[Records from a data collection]
☆ ☆ ☆ ☆

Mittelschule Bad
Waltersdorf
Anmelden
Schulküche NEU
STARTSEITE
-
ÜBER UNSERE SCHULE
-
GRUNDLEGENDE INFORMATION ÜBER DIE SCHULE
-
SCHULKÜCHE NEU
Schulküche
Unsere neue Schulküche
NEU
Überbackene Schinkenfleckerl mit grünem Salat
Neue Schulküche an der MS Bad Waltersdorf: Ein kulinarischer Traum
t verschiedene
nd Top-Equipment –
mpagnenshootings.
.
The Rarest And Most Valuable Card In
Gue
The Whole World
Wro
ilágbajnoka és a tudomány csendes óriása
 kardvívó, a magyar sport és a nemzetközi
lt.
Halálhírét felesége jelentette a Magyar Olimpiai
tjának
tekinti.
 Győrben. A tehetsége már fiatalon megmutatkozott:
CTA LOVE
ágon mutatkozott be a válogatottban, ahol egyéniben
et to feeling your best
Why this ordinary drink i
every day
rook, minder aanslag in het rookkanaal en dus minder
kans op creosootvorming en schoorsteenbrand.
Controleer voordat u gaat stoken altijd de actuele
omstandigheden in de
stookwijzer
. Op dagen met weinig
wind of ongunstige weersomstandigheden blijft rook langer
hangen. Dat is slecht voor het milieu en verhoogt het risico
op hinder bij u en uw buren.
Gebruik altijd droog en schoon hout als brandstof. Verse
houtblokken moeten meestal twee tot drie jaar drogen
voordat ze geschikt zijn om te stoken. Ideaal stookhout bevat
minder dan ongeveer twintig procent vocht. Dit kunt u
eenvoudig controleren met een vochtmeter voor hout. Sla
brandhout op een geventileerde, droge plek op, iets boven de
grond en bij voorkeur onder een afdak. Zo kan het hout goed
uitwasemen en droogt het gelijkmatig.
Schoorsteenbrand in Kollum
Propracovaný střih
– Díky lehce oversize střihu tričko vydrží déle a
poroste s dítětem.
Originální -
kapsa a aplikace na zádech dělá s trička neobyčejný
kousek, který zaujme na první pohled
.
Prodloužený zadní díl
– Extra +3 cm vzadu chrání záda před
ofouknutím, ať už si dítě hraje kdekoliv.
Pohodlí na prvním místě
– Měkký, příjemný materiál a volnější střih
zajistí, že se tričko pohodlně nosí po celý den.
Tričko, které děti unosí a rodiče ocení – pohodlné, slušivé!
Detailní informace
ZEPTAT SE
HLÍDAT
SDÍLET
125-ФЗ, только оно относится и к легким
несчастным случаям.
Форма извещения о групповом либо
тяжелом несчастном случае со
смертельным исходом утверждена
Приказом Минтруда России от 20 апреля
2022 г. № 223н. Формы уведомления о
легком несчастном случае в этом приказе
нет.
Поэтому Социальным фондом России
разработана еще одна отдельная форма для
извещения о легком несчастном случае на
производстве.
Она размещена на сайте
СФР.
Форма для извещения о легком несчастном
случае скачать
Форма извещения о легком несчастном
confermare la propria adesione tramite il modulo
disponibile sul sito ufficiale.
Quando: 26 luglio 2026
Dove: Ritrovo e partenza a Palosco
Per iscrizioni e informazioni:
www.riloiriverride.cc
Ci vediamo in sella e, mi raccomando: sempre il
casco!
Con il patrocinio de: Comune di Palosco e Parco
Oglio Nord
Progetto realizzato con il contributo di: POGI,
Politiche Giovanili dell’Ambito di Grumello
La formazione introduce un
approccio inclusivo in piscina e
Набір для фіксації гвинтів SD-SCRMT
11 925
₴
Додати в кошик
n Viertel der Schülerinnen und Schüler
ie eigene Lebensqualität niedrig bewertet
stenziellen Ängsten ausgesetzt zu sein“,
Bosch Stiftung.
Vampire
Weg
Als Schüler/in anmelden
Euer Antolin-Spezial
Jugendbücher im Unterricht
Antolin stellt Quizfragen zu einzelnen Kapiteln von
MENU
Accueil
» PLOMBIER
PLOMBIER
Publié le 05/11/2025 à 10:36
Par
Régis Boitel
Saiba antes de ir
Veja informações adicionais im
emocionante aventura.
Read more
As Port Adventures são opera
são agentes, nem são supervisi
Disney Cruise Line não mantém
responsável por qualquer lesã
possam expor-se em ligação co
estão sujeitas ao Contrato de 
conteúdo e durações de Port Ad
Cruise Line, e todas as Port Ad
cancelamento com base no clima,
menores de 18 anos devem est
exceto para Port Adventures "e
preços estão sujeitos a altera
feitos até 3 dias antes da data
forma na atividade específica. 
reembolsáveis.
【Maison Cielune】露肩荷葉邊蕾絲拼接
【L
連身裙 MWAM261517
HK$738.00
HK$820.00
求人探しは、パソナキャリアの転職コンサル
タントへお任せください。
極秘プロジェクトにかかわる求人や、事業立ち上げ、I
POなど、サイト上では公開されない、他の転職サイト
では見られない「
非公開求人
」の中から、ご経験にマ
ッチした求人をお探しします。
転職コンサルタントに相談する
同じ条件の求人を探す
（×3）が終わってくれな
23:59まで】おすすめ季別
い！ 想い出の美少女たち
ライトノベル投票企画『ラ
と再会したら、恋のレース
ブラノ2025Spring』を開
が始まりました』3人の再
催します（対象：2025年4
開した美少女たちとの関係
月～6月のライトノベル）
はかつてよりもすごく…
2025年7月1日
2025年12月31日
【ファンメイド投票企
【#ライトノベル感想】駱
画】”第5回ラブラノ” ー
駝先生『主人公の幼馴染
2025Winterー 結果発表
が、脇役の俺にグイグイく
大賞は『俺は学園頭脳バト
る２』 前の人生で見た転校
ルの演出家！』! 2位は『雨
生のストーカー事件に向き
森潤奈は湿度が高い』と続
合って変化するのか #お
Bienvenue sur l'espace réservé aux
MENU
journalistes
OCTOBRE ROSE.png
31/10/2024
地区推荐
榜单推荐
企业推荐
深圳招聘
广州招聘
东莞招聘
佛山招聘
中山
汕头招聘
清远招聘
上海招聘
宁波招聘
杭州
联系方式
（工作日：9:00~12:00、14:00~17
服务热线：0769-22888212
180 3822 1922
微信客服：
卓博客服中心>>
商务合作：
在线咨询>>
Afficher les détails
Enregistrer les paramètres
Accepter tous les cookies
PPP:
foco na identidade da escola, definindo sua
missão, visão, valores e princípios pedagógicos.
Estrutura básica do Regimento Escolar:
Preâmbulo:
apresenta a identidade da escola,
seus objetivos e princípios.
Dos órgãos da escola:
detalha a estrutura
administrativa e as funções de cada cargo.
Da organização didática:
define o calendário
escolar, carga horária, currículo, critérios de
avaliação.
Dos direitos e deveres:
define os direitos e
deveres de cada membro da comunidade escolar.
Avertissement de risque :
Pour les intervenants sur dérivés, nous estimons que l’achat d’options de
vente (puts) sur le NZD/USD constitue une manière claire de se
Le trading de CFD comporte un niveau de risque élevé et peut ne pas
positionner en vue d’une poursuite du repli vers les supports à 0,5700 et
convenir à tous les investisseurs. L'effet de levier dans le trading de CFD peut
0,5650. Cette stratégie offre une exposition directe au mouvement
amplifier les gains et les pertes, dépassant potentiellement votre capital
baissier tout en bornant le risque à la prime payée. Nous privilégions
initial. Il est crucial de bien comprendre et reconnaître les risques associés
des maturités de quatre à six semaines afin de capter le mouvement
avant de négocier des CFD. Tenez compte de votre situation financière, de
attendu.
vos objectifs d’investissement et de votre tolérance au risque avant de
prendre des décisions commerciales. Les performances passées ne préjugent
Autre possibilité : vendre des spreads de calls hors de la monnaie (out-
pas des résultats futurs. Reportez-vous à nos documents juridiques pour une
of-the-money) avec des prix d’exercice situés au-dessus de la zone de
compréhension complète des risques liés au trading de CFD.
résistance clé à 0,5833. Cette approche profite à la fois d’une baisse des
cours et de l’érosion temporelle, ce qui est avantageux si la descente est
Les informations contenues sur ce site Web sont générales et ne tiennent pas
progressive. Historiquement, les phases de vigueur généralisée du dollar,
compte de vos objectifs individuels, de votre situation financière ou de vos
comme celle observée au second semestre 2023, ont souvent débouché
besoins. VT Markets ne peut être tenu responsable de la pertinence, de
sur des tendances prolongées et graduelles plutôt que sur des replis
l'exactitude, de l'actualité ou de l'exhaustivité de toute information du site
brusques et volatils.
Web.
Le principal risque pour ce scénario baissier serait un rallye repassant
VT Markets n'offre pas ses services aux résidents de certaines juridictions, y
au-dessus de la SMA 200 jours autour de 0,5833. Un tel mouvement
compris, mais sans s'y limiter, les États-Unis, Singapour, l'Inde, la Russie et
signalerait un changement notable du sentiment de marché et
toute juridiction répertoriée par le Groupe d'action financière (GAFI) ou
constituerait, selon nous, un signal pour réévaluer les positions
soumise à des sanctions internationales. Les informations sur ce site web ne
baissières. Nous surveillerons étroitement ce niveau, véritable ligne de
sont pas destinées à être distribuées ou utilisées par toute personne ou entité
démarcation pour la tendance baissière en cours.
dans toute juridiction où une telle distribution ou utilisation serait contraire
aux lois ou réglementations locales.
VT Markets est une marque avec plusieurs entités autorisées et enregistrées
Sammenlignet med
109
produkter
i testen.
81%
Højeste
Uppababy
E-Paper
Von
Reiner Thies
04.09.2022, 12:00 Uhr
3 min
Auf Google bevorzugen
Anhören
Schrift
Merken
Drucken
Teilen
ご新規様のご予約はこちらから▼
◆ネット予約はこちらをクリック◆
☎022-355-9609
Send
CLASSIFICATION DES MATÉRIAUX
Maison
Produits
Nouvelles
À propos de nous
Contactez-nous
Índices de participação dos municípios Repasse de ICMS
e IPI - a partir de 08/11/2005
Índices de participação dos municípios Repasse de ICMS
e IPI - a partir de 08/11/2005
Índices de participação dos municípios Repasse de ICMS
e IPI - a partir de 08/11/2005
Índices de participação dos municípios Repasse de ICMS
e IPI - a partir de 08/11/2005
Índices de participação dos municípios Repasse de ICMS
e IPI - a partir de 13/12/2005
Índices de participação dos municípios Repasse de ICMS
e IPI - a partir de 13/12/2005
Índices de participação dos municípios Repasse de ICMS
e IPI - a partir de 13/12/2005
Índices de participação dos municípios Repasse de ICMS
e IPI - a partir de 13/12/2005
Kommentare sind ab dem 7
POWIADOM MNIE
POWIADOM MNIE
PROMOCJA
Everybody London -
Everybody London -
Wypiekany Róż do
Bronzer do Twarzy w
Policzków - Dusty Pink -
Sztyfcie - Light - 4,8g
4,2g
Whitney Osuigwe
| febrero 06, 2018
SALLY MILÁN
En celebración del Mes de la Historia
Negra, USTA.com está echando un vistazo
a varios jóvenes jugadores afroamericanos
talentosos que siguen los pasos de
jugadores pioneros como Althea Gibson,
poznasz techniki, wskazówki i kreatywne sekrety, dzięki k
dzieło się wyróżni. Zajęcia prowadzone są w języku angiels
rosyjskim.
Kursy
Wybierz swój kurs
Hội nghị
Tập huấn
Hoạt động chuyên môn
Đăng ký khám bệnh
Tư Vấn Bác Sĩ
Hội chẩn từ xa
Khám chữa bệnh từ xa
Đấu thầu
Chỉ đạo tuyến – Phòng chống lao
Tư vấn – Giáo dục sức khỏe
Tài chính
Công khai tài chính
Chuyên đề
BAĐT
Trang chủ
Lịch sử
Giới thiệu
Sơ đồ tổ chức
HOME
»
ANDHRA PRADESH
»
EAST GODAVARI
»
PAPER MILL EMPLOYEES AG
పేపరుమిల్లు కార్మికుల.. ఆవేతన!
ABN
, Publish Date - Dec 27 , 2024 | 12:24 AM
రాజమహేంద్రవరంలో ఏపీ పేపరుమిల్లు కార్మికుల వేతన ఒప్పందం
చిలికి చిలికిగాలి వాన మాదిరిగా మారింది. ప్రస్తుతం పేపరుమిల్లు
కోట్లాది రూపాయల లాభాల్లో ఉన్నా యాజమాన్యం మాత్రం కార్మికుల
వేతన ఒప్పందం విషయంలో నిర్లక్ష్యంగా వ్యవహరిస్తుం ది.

☆ ☆ ☆ ☆

What this task involves → Set down only the lines above that fall between the line holding "Dos órgãos da" and the line holding "Les informations contenues", inclusive, keeping each exact.

Answer section →
Dos órgãos da escola:
detalha a estrutura
administrativa e as funções de cada cargo.
Da organização didática:
define o calendário
escolar, carga horária, currículo, critérios de
avaliação.
Dos direitos e deveres:
define os direitos e
deveres de cada membro da comunidade escolar.
Avertissement de risque :
Pour les intervenants sur dérivés, nous estimons que l’achat d’options de
vente (puts) sur le NZD/USD constitue une manière claire de se
Le trading de CFD comporte un niveau de risque élevé et peut ne pas
positionner en vue d’une poursuite du repli vers les supports à 0,5700 et
convenir à tous les investisseurs. L'effet de levier dans le trading de CFD peut
0,5650. Cette stratégie offre une exposition directe au mouvement
amplifier les gains et les pertes, dépassant potentiellement votre capital
baissier tout en bornant le risque à la prime payée. Nous privilégions
initial. Il est crucial de bien comprendre et reconnaître les risques associés
des maturités de quatre à six semaines afin de capter le mouvement
avant de négocier des CFD. Tenez compte de votre situation financière, de
attendu.
vos objectifs d’investissement et de votre tolérance au risque avant de
prendre des décisions commerciales. Les performances passées ne préjugent
Autre possibilité : vendre des spreads de calls hors de la monnaie (out-
pas des résultats futurs. Reportez-vous à nos documents juridiques pour une
of-the-money) avec des prix d’exercice situés au-dessus de la zone de
compréhension complète des risques liés au trading de CFD.
résistance clé à 0,5833. Cette approche profite à la fois d’une baisse des
cours et de l’érosion temporelle, ce qui est avantageux si la descente est
Les informations contenues sur ce site Web sont générales et ne tiennent pas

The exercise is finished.